> Request
A faithful copy of the entries, without any pictures, is what is needed here.

> Data shown

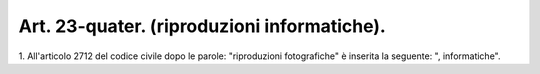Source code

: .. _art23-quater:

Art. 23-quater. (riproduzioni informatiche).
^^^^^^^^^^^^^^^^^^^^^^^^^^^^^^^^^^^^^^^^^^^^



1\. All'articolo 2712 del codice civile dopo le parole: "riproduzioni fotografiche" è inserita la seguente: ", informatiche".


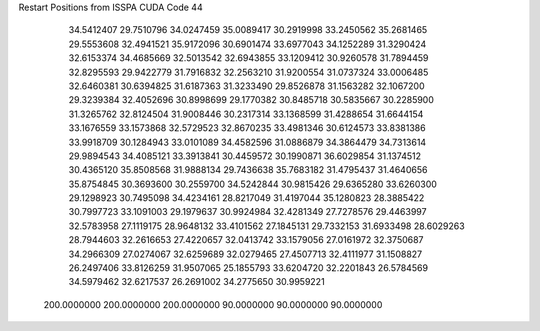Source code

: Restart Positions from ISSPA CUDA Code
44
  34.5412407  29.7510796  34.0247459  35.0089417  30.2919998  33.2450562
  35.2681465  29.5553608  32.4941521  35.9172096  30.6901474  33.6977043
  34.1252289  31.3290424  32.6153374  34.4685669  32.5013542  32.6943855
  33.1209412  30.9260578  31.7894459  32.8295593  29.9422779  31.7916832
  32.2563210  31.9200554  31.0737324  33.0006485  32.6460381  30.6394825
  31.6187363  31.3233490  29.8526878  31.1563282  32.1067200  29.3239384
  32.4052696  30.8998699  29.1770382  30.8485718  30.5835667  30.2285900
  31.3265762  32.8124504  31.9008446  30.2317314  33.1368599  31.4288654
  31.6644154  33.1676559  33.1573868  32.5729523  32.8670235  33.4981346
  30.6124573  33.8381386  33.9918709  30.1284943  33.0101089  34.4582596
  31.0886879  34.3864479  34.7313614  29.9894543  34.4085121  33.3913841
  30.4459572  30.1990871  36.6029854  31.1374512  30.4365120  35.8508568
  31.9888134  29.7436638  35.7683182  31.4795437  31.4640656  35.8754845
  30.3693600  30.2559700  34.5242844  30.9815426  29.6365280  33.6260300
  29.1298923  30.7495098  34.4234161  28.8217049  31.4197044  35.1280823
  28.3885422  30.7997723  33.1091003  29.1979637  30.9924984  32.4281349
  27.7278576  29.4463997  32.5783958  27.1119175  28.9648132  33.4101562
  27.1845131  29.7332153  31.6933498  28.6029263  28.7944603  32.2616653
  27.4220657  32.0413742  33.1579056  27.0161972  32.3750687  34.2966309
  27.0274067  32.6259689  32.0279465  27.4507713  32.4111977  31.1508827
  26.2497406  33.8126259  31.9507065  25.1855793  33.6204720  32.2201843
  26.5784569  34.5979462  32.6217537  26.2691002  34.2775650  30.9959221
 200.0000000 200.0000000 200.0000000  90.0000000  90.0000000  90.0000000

> Solution for this task
Source code

: .. _art23-quater:

Art. 23-quater. (riproduzioni informatiche).
^^^^^^^^^^^^^^^^^^^^^^^^^^^^^^^^^^^^^^^^^^^^



1\. All'articolo 2712 del codice civile dopo le parole: "riproduzioni fotografiche" è inserita la seguente: ", informatiche".


Source code

: Restart Positions from ISSPA CUDA Code
44
  34.5412407  29.7510796  34.0247459  35.0089417  30.2919998  33.2450562
  35.2681465  29.5553608  32.4941521  35.9172096  30.6901474  33.6977043
  34.1252289  31.3290424  32.6153374  34.4685669  32.5013542  32.6943855
  33.1209412  30.9260578  31.7894459  32.8295593  29.9422779  31.7916832
  32.2563210  31.9200554  31.0737324  33.0006485  32.6460381  30.6394825
  31.6187363  31.3233490  29.8526878  31.1563282  32.1067200  29.3239384
  32.4052696  30.8998699  29.1770382  30.8485718  30.5835667  30.2285900
  31.3265762  32.8124504  31.9008446  30.2317314  33.1368599  31.4288654
  31.6644154  33.1676559  33.1573868  32.5729523  32.8670235  33.4981346
  30.6124573  33.8381386  33.9918709  30.1284943  33.0101089  34.4582596
  31.0886879  34.3864479  34.7313614  29.9894543  34.4085121  33.3913841
  30.4459572  30.1990871  36.6029854  31.1374512  30.4365120  35.8508568
  31.9888134  29.7436638  35.7683182  31.4795437  31.4640656  35.8754845
  30.3693600  30.2559700  34.5242844  30.9815426  29.6365280  33.6260300
  29.1298923  30.7495098  34.4234161  28.8217049  31.4197044  35.1280823
  28.3885422  30.7997723  33.1091003  29.1979637  30.9924984  32.4281349
  27.7278576  29.4463997  32.5783958  27.1119175  28.9648132  33.4101562
  27.1845131  29.7332153  31.6933498  28.6029263  28.7944603  32.2616653
  27.4220657  32.0413742  33.1579056  27.0161972  32.3750687  34.2966309
  27.0274067  32.6259689  32.0279465  27.4507713  32.4111977  31.1508827
  26.2497406  33.8126259  31.9507065  25.1855793  33.6204720  32.2201843
  26.5784569  34.5979462  32.6217537  26.2691002  34.2775650  30.9959221
 200.0000000 200.0000000 200.0000000  90.0000000  90.0000000  90.0000000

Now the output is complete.